> _WRITTEN TASK 1_
According to the cubic spline page, how many Volvo car engines are in the data?
> _WRITTEN TASK 2_
Write out the cubic spline page word for word from "See Wood (2017)" to "x = x / max(x)".

> _GIVEN PASSAGE_
== Segment start ==
# Cubic Spline Model

See Wood (2017) Generalized Additive Models or my document for an introduction to generalized additive models.

## Data Setup

The data regards engine wear index versus engine capacity for 19 Volvo car engines used. The idea is that a larger car engine will wear out less quickly than a smaller one (from Wood GAM 2e chapter 4).

library(tidyverse)

data(engine, package = 'gamair')

size = engine$size wear = engine$wear

x = size - min(size)
x = x / max(x)
d = data.frame(wear, x)

## Functions

Cubic spline function, rk refers to reproducing kernel. If I recall correctly, the function code is actually based on the first edition of Wood’s text.

rk <- function(x, z) {
((z - 0.5)^2 - 1/12) * ((x - 0.5)^2 - 1/12)/4 -
((abs(x - z) - 0.5)^4 - (abs(x - z) - 0.5)^2 / 2 + 7/240) / 24
}

Generate the model matrix.

splX <- function(x, knots) {
q = length(knots) + 2                # number of parameters
n = length(x)                        # number of observations
X = matrix(1, n, q)                  # initialized model matrix
X[ ,2]   = x                         # set second column to x
X[ ,3:q] = outer(x, knots, FUN = rk) # remaining to cubic spline basis
X
}

splS <- function(knots) {
q = length(knots) + 2
S = matrix(0, q, q)                         # initialize matrix
S[3:q, 3:q] = outer(knots, knots, FUN = rk) # fill in non-zero part
S
}

Matrix square root function. Note that there are various packages with their own.

mat_sqrt <- function(S) {
d  = eigen(S, symmetric = TRUE)
rS = d$vectors %*% diag(d$values^.5) %*% t(d\$vectors)
rS
}

Penalized fitting function.

prs_fit <- function(y, x, knots, lambda) {
q  = length(knots) + 2    # dimension of basis
n  = length(x)            # number of observations
Xa = rbind(splX(x, knots), mat_sqrt(splS(knots))*sqrt(lambda)) # augmented model matrix
y[(n + 1):(n+q)] = 0      # augment the data vector

lm(y ~ Xa - 1) # fit and return penalized regression spline
}

## Example 1

knots = 1:4/5
X = splX(x, knots)            # generate model matrix

fit_lm  = lm(wear ~ X - 1)    # fit model

xp = 0:100/100                # x values for prediction
Xp = splX(xp, knots)          # prediction matrix

Visualize.
== Segment end ==
> _DATA SECTION_
== Segment start ==
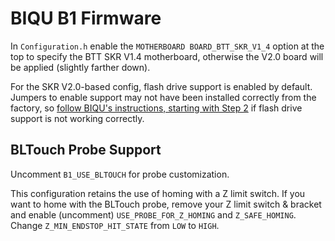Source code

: # BIQU B1 Firmware

In `Configuration.h` enable the `MOTHERBOARD BOARD_BTT_SKR_V1_4` option at the top to specify the BTT SKR V1.4 motherboard, otherwise the V2.0 board will be applied (slightly farther down).

For the SKR V2.0-based config, flash drive support is enabled by default. Jumpers to enable support may not have been installed correctly from the factory, so [follow BIQU's instructions, starting with Step 2](https://github.com/bigtreetech/BIQU-B1-SE-PLUS/blob/master/B1-SE%20fimware/B1-SE-U%20Disk%20Usage%20Tutorial-English.pdf) if flash drive support is not working correctly.

## BLTouch Probe Support

Uncomment `B1_USE_BLTOUCH` for probe customization.

This configuration retains the use of homing with a Z limit switch. If you want to home with the BLTouch probe, remove your Z limit switch & bracket and enable (uncomment) `USE_PROBE_FOR_Z_HOMING` and `Z_SAFE_HOMING`. Change `Z_MIN_ENDSTOP_HIT_STATE` from `LOW` to `HIGH`.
== Segment end ==
> _ANSWER SPACE 1_
19

> _ANSWER SPACE 2_
See Wood (2017) Generalized Additive Models or my document for an introduction to generalized additive models.

## Data Setup

The data regards engine wear index versus engine capacity for 19 Volvo car engines used. The idea is that a larger car engine will wear out less quickly than a smaller one (from Wood GAM 2e chapter 4).

library(tidyverse)

data(engine, package = 'gamair')

size = engine$size wear = engine$wear

x = size - min(size)
x = x / max(x)